Is the White Savior Complex real at UM? I like to think not, but trying to measure a person’s sincerity is not easy. It is strategically smarter to focus more on the efforts put forth and not the character, or lack thereof, of the person.
Since my freshman year, I have borne witness to many despicable events surrounding race dynamics. Considering the volume of forewarning I received concerning UM’s racial history and its effects on the present, I cannot say what I have witnessed here thus far is the least bit surprising, sadly enough. The white faces that strive to understand the concept of structural oppression as opposed to denying its existence, however, consistently pique my interest.
While many, including myself, meet this act with gratitude, internalized confusion follows. The damning confusion stems from the belief that the motives of the activists aren’t genuine. Tirelessly, I wonder if their drive is fueled by the idea of attaining personal gains or the hankering to enact change because, as many have pointed out, these activists could be striving to attain a cookie by wreaking havoc down avenues where many who look like them wouldn’t dare go (cc: Kony 2012).
Last semester, the UM community witnessed a monumental step towards progressivism by pulling down the Mississippi State flag. Naturally, organizations such as the BSU and the NAACP joined forces in spearheading a coalition of students unified in support of a goal. Momentous as this occurrence was, it failed to garner the attention it deserved. This wasn’t the case for a particular white male, whose similar efforts rose to national prominence quicker. Easily, I dismissed the fact that no one a part of either organizations critiqued this issue as I attributed the silence to the idea that this was expected by other organizer’s, even though efforts for inclusion started well before he embarked on his “woke” journey.

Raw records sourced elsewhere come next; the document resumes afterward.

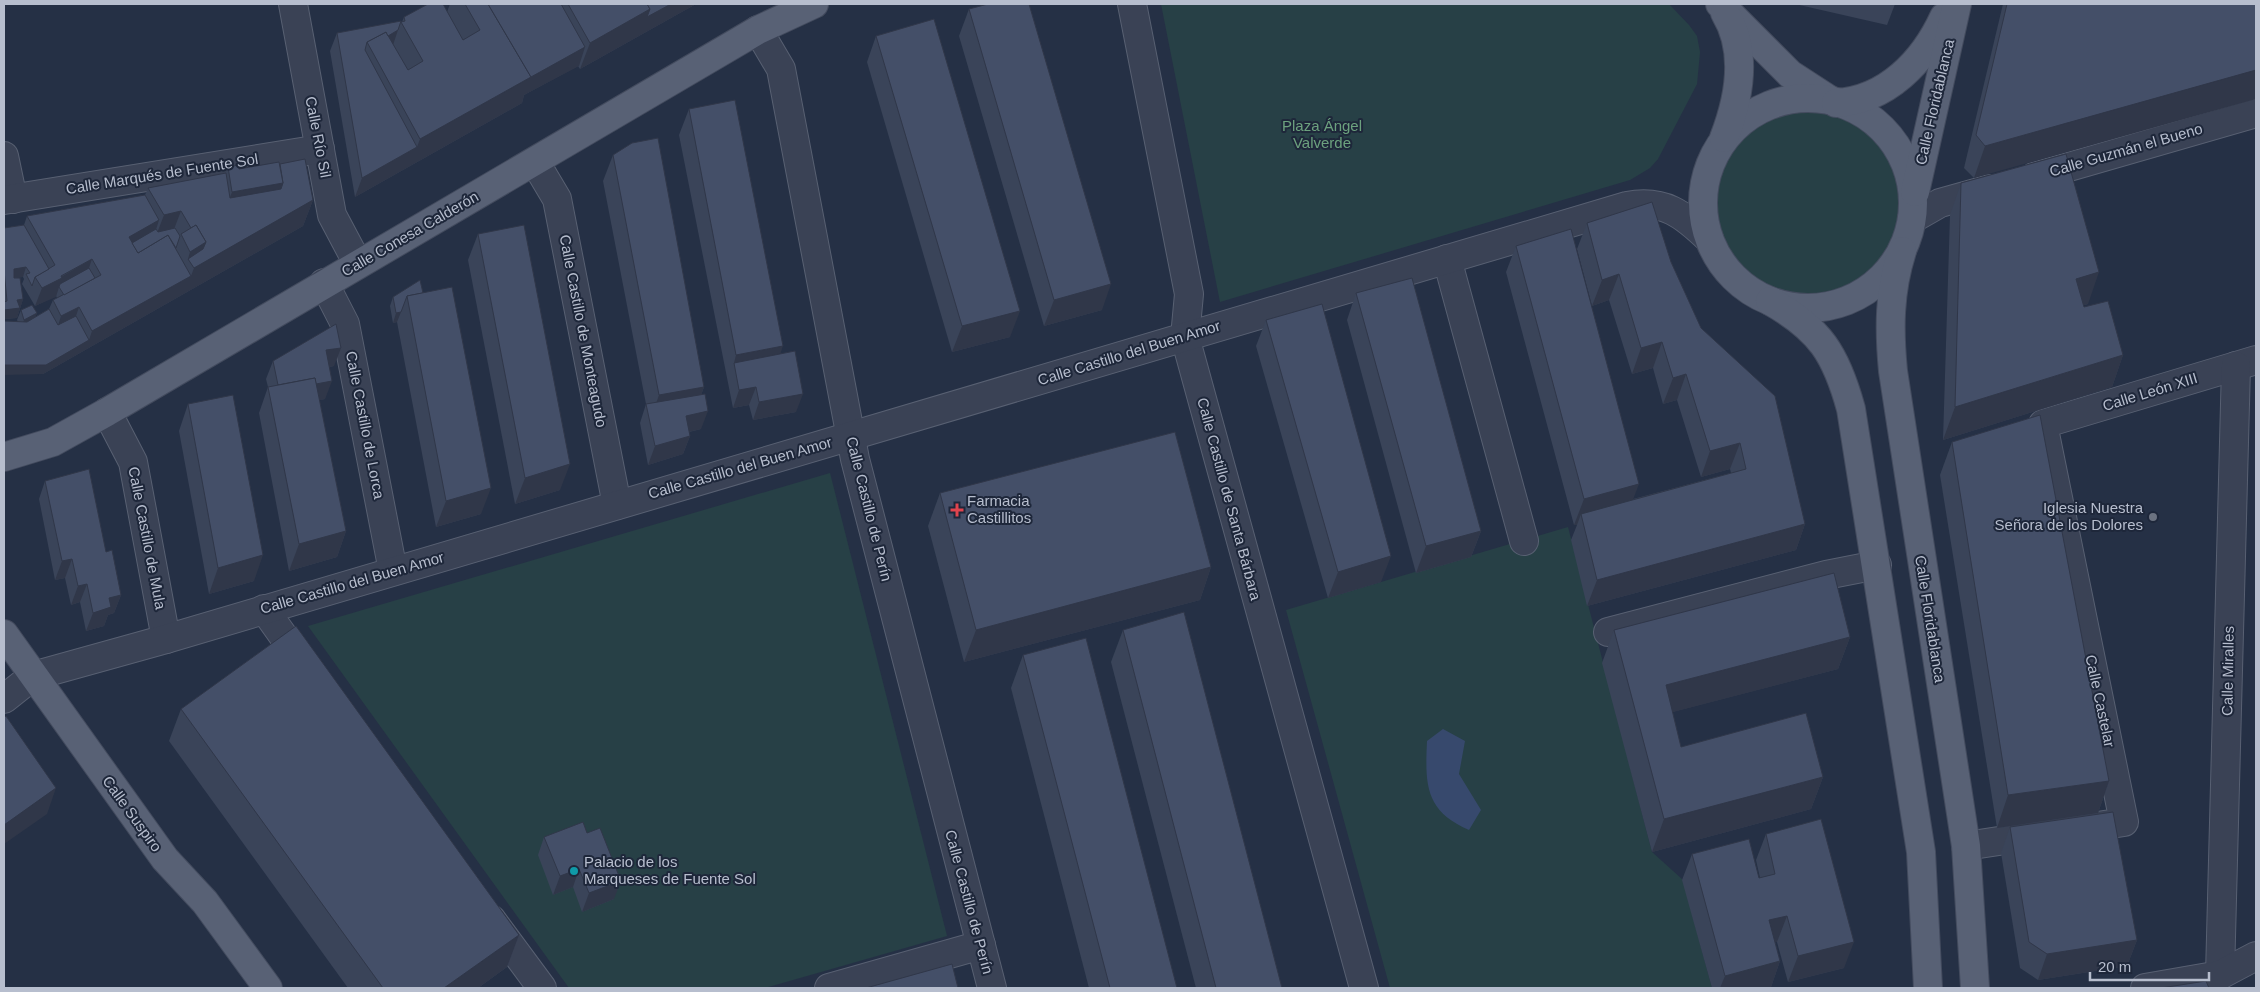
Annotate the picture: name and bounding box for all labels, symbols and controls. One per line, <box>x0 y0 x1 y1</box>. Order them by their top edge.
street label: Calle Floridablanca <box>1912 37 1957 166</box>
street label: Calle Río Sil <box>302 95 335 179</box>
park label: Plaza Ángel Valverde <box>1282 117 1362 151</box>
street label: Calle Guzmán el Bueno <box>2047 120 2204 180</box>
street label: Calle Marqués de Fuente Sol <box>65 150 259 197</box>
street label: Calle Conesa Calderón <box>338 187 481 280</box>
street label: Calle Castillo de Monteagudo <box>556 233 611 429</box>
street label: Calle Castillo del Buen Amor <box>1035 317 1222 388</box>
street label: Calle Castillo de Lorca <box>343 350 388 501</box>
street label: Calle León XIII <box>2100 369 2199 414</box>
street label: Calle Castillo de Santa Bárbara <box>1194 396 1265 603</box>
street label: Calle Castillo del Buen Amor <box>646 433 834 502</box>
street label: Calle Castillo de Perín <box>843 435 896 583</box>
street label: Calle Castillo de Mula <box>125 465 170 611</box>
place label: Farmacia Castillitos <box>967 492 1031 526</box>
place label: Iglesia Nuestra Señora de los Dolores <box>1995 499 2144 533</box>
marker: Farmacia Castillitos <box>951 504 963 516</box>
marker: Iglesia Nuestra Señora de los Dolores <box>2147 511 2159 523</box>
street label: Calle Castillo del Buen Amor <box>258 548 446 617</box>
street label: Calle Floridablanca <box>1912 554 1949 684</box>
street label: Calle Miralles <box>2218 626 2237 716</box>
street label: Calle Castelar <box>2082 653 2119 749</box>
street label: Calle Suspiro <box>99 773 166 855</box>
street label: Calle Castillo de Perín <box>942 828 997 976</box>
place label: Palacio de los Marqueses de Fuente Sol <box>584 853 756 887</box>
marker: Palacio de los Marqueses de Fuente Sol <box>568 865 580 877</box>
scale bar <box>2090 950 2209 982</box>
text: 20 m <box>2098 958 2131 975</box>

While I know his efforts were the product of sincere allegiance to the advancement of the great cause, he focused way too much on the public’s perception of his actions. This made his actions seem exploitive and made him appear to be a vain person.
As an activist or ally, it is vital to continuously educate yourself so you are aware of the effects of your actions. I would rather not hear about anyone checking their privilege all of the time nor does it comes as no surprise that your ancestors may have had a hand in slavery; I think we all had that realization during our first history lesson. There is no need for a Twitter dissertation about your sudden realization because that is when attention is taken away from the cause and given to the activist.
In closing, I’ve grown into the realization the white savior complex is a product of media bias and a subtle comment on whose opinion they choose to validate. It is also clear that, we all come from different walks of life and, in those lives, we experience very different journeys – that could shape our views on the world.
Reuben Johnson is a junior journalism major from Indianola.